▶ **Your assignment**:
Repeat exactly the lines from the start of the entries below through the line containing "Expert-annotated lung lesion, bounding". Omit the rest.

▶ **Provided data**:
□ □ □
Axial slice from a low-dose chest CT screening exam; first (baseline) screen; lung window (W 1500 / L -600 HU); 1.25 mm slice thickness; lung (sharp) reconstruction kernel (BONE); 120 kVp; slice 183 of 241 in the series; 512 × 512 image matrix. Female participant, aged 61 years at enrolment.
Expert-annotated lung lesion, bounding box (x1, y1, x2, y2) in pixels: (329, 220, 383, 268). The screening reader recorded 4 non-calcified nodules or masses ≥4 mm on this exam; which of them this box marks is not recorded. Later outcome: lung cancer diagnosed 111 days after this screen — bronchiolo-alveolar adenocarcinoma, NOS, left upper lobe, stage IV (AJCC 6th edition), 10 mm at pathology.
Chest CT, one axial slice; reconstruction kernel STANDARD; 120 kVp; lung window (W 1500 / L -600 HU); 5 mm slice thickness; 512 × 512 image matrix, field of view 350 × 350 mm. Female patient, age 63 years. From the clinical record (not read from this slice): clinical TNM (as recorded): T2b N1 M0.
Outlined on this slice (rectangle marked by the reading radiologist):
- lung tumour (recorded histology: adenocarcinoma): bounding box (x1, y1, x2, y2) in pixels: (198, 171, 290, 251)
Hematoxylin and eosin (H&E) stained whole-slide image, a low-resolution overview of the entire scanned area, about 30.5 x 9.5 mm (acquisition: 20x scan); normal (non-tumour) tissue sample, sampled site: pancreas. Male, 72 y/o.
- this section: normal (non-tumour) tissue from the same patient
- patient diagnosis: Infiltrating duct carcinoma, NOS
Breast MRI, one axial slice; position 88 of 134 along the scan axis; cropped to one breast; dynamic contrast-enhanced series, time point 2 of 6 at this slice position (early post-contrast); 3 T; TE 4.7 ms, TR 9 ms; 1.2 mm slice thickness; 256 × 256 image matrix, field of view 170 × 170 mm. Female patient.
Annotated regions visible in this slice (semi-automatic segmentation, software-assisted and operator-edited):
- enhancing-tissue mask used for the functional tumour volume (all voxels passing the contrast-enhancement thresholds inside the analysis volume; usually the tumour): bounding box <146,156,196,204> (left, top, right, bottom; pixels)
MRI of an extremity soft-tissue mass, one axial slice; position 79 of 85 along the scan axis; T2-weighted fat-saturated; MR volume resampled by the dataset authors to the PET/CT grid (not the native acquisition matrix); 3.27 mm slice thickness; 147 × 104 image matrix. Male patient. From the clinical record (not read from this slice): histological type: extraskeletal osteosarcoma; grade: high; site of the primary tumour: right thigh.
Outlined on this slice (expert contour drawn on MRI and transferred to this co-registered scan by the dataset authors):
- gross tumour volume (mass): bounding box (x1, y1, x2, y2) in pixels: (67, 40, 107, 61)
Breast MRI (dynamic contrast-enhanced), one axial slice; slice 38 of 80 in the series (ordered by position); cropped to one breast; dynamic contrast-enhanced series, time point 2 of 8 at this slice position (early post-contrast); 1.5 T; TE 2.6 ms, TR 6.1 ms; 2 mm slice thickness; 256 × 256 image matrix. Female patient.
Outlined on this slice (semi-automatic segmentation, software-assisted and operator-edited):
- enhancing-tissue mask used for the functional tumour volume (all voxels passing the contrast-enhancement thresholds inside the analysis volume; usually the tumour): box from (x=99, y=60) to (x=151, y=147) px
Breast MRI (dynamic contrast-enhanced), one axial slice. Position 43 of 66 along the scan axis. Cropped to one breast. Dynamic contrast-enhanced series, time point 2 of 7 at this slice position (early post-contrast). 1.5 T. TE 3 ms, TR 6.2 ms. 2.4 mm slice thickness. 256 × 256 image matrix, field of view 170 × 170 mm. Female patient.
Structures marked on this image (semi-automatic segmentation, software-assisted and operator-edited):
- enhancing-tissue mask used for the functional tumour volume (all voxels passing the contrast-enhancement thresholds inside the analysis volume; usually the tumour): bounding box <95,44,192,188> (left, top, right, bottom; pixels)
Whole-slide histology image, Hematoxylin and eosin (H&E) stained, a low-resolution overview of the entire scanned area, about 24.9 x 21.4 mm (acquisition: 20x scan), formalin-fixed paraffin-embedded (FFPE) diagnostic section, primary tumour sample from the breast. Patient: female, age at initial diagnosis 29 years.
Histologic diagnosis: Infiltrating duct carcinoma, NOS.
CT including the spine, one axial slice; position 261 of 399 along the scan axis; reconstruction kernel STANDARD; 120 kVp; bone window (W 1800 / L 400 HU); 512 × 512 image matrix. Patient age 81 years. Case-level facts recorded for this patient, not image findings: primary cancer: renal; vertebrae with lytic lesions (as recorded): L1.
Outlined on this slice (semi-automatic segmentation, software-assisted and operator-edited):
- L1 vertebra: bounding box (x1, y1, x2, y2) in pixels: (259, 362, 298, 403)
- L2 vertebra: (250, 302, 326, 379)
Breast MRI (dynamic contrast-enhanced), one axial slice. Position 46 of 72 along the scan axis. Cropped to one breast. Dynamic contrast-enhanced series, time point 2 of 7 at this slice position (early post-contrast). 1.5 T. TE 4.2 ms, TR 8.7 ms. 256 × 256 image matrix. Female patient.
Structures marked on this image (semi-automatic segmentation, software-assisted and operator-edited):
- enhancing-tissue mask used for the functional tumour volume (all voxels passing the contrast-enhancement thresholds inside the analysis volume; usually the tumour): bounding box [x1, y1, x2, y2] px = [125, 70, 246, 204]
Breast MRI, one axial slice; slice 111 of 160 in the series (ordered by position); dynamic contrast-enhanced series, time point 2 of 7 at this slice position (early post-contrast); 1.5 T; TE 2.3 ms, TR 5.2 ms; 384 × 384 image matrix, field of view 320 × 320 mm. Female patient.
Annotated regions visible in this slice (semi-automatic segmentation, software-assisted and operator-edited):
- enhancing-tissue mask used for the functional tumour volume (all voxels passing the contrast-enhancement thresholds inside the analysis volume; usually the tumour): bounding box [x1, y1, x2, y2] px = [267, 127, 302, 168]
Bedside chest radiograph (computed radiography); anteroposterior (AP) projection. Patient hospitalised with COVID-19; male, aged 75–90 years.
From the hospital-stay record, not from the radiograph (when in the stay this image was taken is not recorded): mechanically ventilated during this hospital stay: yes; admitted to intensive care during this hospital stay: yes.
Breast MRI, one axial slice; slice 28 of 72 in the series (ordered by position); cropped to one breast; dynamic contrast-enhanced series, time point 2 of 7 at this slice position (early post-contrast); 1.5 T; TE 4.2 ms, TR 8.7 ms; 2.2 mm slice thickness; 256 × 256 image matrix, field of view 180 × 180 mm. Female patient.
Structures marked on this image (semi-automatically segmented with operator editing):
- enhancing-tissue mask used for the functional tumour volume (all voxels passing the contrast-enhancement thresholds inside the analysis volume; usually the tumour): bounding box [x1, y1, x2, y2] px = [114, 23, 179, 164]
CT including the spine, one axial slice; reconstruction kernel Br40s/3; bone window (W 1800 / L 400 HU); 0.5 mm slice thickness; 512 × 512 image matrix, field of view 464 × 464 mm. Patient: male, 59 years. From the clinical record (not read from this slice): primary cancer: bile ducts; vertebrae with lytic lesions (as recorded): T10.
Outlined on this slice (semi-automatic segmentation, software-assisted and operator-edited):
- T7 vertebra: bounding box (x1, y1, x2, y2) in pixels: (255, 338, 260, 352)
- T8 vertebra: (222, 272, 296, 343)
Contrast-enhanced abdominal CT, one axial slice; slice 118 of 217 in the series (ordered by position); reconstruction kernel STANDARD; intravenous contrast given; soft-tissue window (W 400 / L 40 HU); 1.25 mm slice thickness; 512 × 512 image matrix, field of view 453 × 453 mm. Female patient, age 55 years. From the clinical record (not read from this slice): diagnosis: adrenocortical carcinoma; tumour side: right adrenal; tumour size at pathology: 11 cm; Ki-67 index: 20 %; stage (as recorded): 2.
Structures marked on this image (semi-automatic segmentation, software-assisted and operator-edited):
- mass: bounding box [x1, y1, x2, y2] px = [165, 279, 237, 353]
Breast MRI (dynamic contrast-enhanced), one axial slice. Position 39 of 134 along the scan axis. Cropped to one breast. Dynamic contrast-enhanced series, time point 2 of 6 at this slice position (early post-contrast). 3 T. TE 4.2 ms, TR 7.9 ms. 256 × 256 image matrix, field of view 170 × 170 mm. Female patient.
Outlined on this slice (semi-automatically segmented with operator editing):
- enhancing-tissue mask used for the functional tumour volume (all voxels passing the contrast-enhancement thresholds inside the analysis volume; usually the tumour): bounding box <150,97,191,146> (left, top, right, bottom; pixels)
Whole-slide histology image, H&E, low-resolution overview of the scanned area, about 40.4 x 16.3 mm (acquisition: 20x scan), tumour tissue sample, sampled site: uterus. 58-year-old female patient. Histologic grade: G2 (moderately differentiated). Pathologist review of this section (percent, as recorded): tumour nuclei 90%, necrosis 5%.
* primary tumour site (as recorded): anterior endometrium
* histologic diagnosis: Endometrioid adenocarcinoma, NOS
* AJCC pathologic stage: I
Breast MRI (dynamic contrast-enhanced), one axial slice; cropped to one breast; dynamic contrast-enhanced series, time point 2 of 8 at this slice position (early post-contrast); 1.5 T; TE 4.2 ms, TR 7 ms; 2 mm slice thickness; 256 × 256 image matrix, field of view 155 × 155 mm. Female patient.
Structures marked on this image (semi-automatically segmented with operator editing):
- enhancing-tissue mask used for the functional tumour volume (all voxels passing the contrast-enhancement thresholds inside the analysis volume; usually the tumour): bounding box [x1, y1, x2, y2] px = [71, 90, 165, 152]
□ □ □
▶ **Expected answer**:
Axial slice from a low-dose chest CT screening exam; first (baseline) screen; lung window (W 1500 / L -600 HU); 1.25 mm slice thickness; lung (sharp) reconstruction kernel (BONE); 120 kVp; slice 183 of 241 in the series; 512 × 512 image matrix. Female participant, aged 61 years at enrolment.
Expert-annotated lung lesion, bounding box (x1, y1, x2, y2) in pixels: (329, 220, 383, 268). The screening reader recorded 4 non-calcified nodules or masses ≥4 mm on this exam; which of them this box marks is not recorded. Later outcome: lung cancer diagnosed 111 days after this screen — bronchiolo-alveolar adenocarcinoma, NOS, left upper lobe, stage IV (AJCC 6th edition), 10 mm at pathology.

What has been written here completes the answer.